Southern in numbers:
- More than 544 railway stations
- more than 7,000 passenger and freight services each week day in normal times
- 3,300 miles of track
- 4,986 bridges
- 895 level crossings
Essential upgrades for you
What are we doing in this region to create more space on the railway, improve journey times and enhance facilities for customers? A lot. Here are just some of our current projects …
We’re investing a record £1.25bn to upgrade track, signalling, embankments, structures, stations and depots to give passengers in Kent and South East London better journeys, with fewer delays.
We’ll invest a quarter of a billion pounds to improve Lewisham station and the track and signalling through the area, as well as another billion-pound investment to upgrade the network in Kent and South East London.
The funding will tackle decades of under investment in the Kent network, replacing ageing equipment with new and more reliable technology to support improving train performance and keeping people moving for decades to come:
Better signals for Hither Green
The Hither Green resignalling project – huge improvements to the signalling system in this part of south-east London – is one of our recently completed projects within the South East Upgrade.
The new, more reliable signalling system on the Sidcup, Grove Park and Bromley North lines through Hither Green came into use in the summer after two years of work.
The old signalling system, which controlled the movement of trains on the lines through Hither Green, had been in place since the 1970s. It was old, unreliable, difficult to maintain and source spare parts.
The new system will mean fewer faults, fewer delays and better journeys for passengers through not just Hither Green, but into Lewisham, Central London and on into Kent.

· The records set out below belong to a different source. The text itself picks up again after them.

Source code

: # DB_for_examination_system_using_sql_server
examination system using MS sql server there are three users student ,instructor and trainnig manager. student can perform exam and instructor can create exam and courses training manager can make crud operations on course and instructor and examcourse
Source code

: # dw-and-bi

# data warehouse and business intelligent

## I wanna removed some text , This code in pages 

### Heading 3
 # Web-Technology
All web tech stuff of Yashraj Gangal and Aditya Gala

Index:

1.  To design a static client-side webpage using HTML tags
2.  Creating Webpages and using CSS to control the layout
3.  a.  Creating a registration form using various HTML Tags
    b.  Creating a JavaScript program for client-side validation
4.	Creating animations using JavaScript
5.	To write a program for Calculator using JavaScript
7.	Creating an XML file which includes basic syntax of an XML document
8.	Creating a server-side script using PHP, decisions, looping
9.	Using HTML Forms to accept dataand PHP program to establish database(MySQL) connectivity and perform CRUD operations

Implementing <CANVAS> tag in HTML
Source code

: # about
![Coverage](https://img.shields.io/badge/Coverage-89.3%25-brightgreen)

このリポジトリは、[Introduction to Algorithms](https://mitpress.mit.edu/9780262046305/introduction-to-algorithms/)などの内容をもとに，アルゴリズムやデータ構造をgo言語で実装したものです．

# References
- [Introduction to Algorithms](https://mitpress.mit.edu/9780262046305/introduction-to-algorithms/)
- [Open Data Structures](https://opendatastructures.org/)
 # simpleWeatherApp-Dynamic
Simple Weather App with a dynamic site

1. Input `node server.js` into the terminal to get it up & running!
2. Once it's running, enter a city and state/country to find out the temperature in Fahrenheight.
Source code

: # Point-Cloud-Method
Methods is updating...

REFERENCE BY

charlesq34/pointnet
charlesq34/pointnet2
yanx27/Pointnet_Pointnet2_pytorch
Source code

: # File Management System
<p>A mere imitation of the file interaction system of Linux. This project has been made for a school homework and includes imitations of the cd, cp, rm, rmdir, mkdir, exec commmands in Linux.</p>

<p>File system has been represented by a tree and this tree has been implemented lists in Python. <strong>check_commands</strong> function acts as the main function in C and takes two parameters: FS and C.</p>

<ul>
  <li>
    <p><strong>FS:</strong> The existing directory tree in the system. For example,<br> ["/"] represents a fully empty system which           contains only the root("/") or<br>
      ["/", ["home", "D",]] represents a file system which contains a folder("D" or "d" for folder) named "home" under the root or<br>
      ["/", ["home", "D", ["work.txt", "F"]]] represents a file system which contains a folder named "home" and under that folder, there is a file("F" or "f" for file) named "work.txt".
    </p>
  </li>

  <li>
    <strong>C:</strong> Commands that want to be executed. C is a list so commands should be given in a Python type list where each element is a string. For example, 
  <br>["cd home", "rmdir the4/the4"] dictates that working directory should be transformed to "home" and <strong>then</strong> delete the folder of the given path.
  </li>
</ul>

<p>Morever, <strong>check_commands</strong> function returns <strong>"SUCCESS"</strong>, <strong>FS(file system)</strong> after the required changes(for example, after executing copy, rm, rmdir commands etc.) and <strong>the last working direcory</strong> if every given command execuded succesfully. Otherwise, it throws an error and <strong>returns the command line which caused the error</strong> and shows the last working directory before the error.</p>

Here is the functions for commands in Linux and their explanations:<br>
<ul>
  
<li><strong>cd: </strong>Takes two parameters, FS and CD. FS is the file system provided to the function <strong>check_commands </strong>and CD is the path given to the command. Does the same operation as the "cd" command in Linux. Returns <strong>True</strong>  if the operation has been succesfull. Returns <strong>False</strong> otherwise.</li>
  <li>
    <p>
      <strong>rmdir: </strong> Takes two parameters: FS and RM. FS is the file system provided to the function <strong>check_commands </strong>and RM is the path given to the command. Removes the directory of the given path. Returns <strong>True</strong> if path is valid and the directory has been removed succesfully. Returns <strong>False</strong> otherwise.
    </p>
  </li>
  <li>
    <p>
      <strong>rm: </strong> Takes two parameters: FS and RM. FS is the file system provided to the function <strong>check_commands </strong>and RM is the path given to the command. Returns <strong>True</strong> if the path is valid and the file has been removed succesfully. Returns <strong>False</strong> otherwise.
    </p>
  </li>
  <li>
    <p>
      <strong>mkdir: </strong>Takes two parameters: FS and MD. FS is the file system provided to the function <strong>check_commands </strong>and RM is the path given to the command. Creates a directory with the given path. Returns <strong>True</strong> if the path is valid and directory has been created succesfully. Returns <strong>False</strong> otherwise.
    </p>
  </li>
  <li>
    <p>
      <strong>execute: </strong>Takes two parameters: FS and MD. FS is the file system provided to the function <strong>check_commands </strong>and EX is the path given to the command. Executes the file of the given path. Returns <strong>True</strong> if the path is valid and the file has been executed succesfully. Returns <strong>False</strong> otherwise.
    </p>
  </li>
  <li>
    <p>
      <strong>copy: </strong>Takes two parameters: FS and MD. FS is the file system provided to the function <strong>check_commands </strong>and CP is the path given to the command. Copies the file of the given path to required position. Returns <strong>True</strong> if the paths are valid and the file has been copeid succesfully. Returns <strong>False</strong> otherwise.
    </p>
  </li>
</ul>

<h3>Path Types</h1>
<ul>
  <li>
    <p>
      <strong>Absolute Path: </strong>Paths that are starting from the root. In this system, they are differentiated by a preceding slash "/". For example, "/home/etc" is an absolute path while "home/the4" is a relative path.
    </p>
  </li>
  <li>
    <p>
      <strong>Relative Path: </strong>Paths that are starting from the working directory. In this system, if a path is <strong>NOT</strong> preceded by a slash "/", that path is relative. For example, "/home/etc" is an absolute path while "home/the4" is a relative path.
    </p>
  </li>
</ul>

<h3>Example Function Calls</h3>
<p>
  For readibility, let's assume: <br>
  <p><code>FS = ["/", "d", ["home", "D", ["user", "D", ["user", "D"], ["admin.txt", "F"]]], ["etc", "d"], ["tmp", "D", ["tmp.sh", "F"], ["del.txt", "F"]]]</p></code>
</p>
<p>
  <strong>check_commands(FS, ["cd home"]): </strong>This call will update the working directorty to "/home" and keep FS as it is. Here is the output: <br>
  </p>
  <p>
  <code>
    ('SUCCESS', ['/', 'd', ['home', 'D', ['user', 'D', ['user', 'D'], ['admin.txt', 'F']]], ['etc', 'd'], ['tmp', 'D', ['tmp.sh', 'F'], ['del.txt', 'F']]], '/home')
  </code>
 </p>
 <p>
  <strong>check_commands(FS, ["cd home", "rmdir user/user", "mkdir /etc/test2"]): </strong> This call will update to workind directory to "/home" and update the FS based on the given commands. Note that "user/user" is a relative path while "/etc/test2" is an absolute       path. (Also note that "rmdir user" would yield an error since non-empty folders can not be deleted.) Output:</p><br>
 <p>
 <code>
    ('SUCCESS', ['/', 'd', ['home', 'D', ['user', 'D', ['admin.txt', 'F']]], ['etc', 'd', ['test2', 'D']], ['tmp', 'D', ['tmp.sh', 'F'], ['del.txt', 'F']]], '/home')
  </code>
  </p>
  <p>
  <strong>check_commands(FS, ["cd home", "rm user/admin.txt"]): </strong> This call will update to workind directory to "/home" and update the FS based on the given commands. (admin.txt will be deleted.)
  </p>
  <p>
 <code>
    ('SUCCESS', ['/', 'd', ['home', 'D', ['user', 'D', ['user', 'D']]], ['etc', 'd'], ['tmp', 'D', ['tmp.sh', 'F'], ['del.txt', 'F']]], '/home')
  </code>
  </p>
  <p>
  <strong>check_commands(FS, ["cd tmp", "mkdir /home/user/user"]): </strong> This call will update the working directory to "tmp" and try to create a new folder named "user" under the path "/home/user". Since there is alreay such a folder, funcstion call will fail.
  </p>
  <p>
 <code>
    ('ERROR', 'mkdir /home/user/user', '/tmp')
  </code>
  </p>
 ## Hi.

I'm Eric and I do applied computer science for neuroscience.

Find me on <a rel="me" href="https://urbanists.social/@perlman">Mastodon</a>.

Bigger, brighter station at Gatwick Airport
We started building work at the railway station at Gatwick Airport in November. We're giving you a bigger and brighter station with improed accessibility by 2023.
As part of the £150m project, we're rebuilding platforms five and six. They will reopen – wider than before – in May 2022.
In the meantime, we've started building the new concourse, which will sit over platforms five, six and seven and act as a new link for passengers changing trains at the station. The existing concourse will remain but will be substantially remodelled over the next three years.
We're giving you more reliable, more frequent and faster services on the Brighton Main Line and its branches.
These lines are among the busiest and most congested in Britain, carrying 1,700 trains and 300,000 passengers every weekday in normal times.
Passengers using the Brighton Main Line benefit from fast and frequent services to a wide range of destinations. However, in recent years, reliability has fallen below you customers deserve.
Historic under-investment and the rebuild of London Bridge have contributed to poor service in recent years. However, complex railway layout and bottlenecks, particularly at Croydon, mean that without significant investment, performance will not improve to acceptable levels. It also means that we won’t be able to run the additional trains needed to meet future passenger demand.
Did you know?
- The Hungerford Bridge, which runs over the River Thames and into London Charing Cross station is the subject of a painting by Claude Monet.
- The name of London Cannon Street station and Cannon Street itself is not derived from the armament but from the term ‘Candelwykestrete’ which means ‘makers of candles’.
- London Waterloo provided the terminus of the London Necropolis Company. Opened in 1854, the small, private station was designed to accommodate mourners and hold funeral services before coffins were transported for burial at Brookwood Cemetery in Surrey.
- The original station building was demolished in 1902 to make way for the expansion of Waterloo; its successor was destroyed during an air raid in 1941 and never rebuilt.
- The construction of the line and station at what is now London St Pancras International required the demolition and clearance of many properties, including the old St Pancras burial ground. A young Thomas Hardy, before finding fame as an author was employed to oversee the excavation and re-internment of the bodies.